Little Lost Creek is a partially spring-fed Ozark stream, characterized by clear water and a rocky stream bed. Brilliantly colored Ozark fish species, such as bleeding shiners, southern red belly dace, and stippled darters are found in the streams.
The 2,899-acre area consists mostly of oak/hickory forest, woodlands, and glades. A fall hike through the area provides visitors with dazzling displays of fall color.
The Little Lost Creek valleys and numerous side drainages feature intermittent waterfalls, chutes, and outcrops of St. Peter sandstone, which provides habitat for numerous fern species. Woodland wildlife, such as deer, turkey, squirrels and ruffed-grouse are year-round residents. Pileated woodpeckers and other woodland birds are common most of the year. The area also provides an important stopping point for numerous neotropical migrant songbirds.

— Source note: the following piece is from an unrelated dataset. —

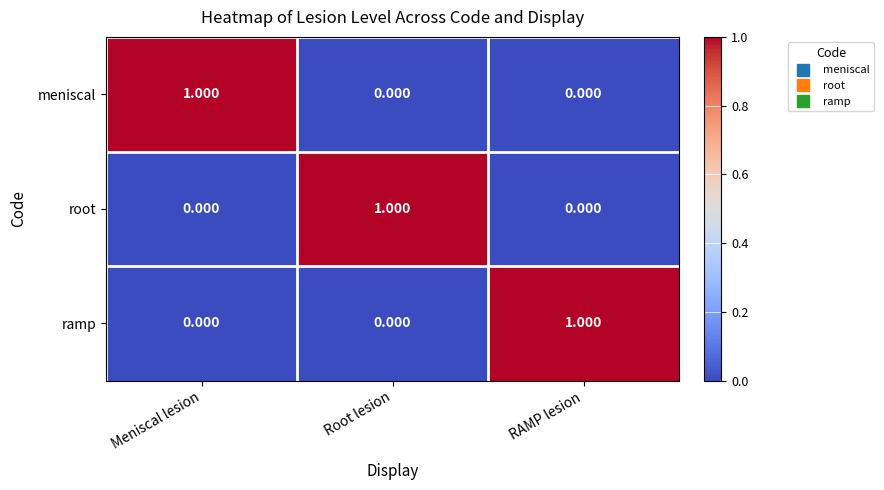

Which category has the highest value in the root series?

Root lesion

Management of the forest at Little Lost Creek Conservation Area ensures that small openings are available for the benefit of many wildlife species and provides a continuous diversity of habitat. Open fields are managed by planting food plots and maintaining native warm-season prairie grasses to ensure food and cover for numerous species of wildlife. Fields of native grasses and forbs, woodlands, and glades are maintained with prescribed fire.
The area is steeped in history. Artifacts found in and around some of the fields indicate that several tribes of Native Americans may have used the area for hunting purposes. Daniel Boone homesteaded a few miles southeast of Little Lost Creek and it can be assumed that he would have also hunted game here.